**Page excerpt:**
= = = =

The only difference of self-dual necklace ordering STGCs from necklace ordering STGCs is the seed codes should be self-dual words. Since the last n bits of a length 2n self-dual word are redundant, self-dual necklace ordering STGCs are the special case of necklace ordering after deleting these redundant information. Therefore, the reading heads are distributed along the half of the coding disc (the reading heads on the other half are deleted), and the interval is also evenly distributed. Figure 4 shows the disc pattern and reading head distribution of a length-6 period-60 self-dual necklace ordering STGC with generating sequence [13, 3, 6, 2, 6, 13, 3, 6, 2, 6] and head interval [5, 5, 5, 5, 35].

The generating sequence of a self-dual necklace ordering STGC is also self-dual; thus, each reading head has two positions where it can be arranged, which are 180° apart. Therefore, five new head intervals [5, 5, 5, 10, 25], [5, 5, 10, 5, 20, 15], [5, 5, 15, 20, 5, 10], [5, 10, 10, 15, 10, 10], and [5, 15, 5, 15, 5, 15], which can also construct STGCs with the same generating sequence shown in Figure 4, are available. These transformed STGCs from self-dual necklace ordering are the only published codes with non-k-spaced heads.

= = = =

**Task brief:** Copy the part of the excerpt on self-dual necklace ordering STGCs that opens with "The only difference" and closes with "5, 5, 5, 35].", switching "seed codes" to "initial codes".

= = = =

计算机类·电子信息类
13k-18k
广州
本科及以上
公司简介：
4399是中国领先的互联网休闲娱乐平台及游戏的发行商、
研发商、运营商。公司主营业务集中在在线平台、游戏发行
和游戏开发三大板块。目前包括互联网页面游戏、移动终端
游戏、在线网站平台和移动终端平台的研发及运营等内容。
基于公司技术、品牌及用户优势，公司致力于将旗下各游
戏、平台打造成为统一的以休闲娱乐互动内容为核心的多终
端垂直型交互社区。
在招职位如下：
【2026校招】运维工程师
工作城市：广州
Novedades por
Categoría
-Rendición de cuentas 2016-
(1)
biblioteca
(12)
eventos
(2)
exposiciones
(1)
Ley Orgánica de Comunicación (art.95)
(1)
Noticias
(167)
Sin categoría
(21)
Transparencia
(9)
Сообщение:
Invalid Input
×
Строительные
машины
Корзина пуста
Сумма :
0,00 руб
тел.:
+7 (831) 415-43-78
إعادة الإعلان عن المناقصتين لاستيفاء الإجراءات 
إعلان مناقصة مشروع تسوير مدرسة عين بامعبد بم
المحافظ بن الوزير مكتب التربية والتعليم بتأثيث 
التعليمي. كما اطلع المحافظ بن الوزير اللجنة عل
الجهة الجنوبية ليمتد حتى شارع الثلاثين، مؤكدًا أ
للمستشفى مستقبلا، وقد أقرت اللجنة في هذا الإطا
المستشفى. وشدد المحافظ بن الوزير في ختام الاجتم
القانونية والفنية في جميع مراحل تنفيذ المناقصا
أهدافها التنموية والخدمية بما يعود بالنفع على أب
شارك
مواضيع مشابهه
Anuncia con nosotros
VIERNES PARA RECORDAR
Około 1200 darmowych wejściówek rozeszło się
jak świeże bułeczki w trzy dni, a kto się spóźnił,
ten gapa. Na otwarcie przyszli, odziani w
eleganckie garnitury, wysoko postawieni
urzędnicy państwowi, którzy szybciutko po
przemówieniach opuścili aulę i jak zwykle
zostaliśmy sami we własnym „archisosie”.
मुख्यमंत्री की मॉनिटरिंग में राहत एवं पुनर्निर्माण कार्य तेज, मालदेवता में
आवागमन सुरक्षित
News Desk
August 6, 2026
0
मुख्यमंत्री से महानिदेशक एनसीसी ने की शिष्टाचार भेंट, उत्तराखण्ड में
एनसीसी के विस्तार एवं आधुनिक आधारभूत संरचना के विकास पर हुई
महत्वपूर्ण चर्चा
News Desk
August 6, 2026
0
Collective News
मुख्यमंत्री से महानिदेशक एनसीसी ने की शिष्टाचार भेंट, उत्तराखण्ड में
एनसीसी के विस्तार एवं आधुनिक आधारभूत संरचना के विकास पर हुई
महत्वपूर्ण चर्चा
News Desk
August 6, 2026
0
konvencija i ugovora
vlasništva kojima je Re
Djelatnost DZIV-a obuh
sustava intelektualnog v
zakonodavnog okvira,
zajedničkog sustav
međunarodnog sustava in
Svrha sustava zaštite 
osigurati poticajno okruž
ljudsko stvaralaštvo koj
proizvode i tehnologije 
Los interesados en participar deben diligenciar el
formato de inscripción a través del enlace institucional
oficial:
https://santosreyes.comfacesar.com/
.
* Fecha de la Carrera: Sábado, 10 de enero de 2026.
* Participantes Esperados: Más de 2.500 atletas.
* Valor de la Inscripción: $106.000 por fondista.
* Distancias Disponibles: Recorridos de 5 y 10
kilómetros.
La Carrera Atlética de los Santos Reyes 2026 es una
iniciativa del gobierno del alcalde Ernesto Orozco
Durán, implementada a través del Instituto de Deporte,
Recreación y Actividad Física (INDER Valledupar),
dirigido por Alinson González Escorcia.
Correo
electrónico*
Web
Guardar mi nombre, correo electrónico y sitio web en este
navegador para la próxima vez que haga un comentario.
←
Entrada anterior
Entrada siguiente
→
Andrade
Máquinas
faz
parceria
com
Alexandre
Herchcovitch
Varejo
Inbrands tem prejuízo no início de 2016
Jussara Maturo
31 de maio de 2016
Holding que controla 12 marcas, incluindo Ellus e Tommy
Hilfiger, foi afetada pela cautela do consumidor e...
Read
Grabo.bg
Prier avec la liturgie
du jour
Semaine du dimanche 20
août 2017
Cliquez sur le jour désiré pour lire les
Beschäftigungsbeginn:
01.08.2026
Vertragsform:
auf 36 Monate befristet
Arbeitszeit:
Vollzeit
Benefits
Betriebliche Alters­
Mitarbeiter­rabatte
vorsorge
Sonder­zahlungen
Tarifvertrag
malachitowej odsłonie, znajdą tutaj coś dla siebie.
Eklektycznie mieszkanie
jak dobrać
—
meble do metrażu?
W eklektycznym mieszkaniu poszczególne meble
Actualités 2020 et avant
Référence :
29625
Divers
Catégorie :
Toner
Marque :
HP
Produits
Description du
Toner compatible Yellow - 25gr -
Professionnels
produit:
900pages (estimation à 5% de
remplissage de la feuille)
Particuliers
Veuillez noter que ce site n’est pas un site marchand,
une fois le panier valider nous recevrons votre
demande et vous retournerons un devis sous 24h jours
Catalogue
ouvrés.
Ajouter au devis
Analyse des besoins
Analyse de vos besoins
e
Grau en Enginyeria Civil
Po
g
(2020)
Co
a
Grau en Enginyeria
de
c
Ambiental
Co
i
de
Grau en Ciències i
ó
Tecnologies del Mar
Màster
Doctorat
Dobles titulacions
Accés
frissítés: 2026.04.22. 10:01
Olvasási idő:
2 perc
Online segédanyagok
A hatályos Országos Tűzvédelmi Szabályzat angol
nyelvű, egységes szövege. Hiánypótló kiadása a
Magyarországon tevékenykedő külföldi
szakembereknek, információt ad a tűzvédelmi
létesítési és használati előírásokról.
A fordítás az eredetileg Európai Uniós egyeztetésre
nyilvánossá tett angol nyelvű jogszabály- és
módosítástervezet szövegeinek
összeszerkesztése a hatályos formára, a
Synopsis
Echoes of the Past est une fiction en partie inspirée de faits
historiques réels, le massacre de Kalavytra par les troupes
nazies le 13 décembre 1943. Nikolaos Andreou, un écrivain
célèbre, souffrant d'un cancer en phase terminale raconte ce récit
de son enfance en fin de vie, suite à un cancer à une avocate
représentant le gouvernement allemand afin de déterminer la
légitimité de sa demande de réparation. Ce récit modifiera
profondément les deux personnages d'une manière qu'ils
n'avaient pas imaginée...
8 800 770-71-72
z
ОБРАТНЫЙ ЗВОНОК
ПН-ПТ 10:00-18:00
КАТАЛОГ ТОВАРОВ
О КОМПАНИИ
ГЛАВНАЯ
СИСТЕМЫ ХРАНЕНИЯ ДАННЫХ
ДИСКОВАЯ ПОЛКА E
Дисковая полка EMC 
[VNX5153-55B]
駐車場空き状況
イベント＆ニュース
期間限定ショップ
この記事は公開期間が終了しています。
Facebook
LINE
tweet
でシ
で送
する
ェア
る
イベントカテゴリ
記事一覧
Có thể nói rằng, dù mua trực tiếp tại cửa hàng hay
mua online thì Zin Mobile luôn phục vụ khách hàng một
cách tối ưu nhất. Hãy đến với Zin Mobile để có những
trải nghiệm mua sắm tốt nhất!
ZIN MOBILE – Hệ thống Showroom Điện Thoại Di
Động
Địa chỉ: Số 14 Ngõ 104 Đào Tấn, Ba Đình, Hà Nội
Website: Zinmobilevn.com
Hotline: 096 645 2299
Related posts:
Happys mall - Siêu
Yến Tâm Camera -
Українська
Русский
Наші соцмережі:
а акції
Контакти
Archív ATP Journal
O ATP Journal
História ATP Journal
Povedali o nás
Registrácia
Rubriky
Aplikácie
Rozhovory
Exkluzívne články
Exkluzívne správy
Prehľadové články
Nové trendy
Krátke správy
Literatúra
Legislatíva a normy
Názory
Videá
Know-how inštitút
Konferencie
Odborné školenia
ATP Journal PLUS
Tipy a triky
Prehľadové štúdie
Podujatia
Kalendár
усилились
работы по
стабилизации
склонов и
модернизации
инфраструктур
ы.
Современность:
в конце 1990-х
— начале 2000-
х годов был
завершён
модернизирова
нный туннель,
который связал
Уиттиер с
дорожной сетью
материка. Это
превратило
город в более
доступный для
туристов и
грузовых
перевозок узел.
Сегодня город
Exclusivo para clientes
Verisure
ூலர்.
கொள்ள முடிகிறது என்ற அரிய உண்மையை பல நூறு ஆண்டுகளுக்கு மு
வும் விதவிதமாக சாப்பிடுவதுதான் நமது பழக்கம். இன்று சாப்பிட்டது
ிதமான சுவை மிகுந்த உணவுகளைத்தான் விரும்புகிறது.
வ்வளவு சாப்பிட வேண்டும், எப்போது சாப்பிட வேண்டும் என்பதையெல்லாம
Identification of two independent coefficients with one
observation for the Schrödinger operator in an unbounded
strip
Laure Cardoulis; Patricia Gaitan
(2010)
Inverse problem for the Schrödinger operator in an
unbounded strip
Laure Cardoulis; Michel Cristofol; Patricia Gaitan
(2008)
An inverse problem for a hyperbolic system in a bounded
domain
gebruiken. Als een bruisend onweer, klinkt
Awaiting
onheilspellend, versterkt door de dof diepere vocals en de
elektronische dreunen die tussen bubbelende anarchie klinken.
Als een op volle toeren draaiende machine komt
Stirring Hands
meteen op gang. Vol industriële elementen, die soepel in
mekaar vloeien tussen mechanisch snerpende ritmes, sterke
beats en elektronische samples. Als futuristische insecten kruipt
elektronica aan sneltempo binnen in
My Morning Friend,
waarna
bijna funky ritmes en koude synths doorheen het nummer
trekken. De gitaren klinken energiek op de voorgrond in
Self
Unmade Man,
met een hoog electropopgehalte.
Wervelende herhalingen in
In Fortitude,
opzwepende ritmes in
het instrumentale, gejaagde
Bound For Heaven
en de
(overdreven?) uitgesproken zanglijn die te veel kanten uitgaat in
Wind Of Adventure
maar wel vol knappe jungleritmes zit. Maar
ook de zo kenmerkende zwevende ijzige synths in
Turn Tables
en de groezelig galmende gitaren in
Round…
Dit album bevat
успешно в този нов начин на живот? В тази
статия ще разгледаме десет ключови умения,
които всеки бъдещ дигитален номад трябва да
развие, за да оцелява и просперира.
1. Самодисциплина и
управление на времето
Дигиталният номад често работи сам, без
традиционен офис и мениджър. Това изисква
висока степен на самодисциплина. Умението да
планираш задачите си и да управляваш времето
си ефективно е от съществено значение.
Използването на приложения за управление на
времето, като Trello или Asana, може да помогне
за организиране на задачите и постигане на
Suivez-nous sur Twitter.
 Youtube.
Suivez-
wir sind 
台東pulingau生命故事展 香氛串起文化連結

= = = =

**Answer for this exercise:**
The only difference of self-dual necklace ordering STGCs from necklace ordering STGCs is the initial codes should be self-dual words. Since the last n bits of a length 2n self-dual word are redundant, self-dual necklace ordering STGCs are the special case of necklace ordering after deleting these redundant information. Therefore, the reading heads are distributed along the half of the coding disc (the reading heads on the other half are deleted), and the interval is also evenly distributed. Figure 4 shows the disc pattern and reading head distribution of a length-6 period-60 self-dual necklace ordering STGC with generating sequence [13, 3, 6, 2, 6, 13, 3, 6, 2, 6] and head interval [5, 5, 5, 5, 35].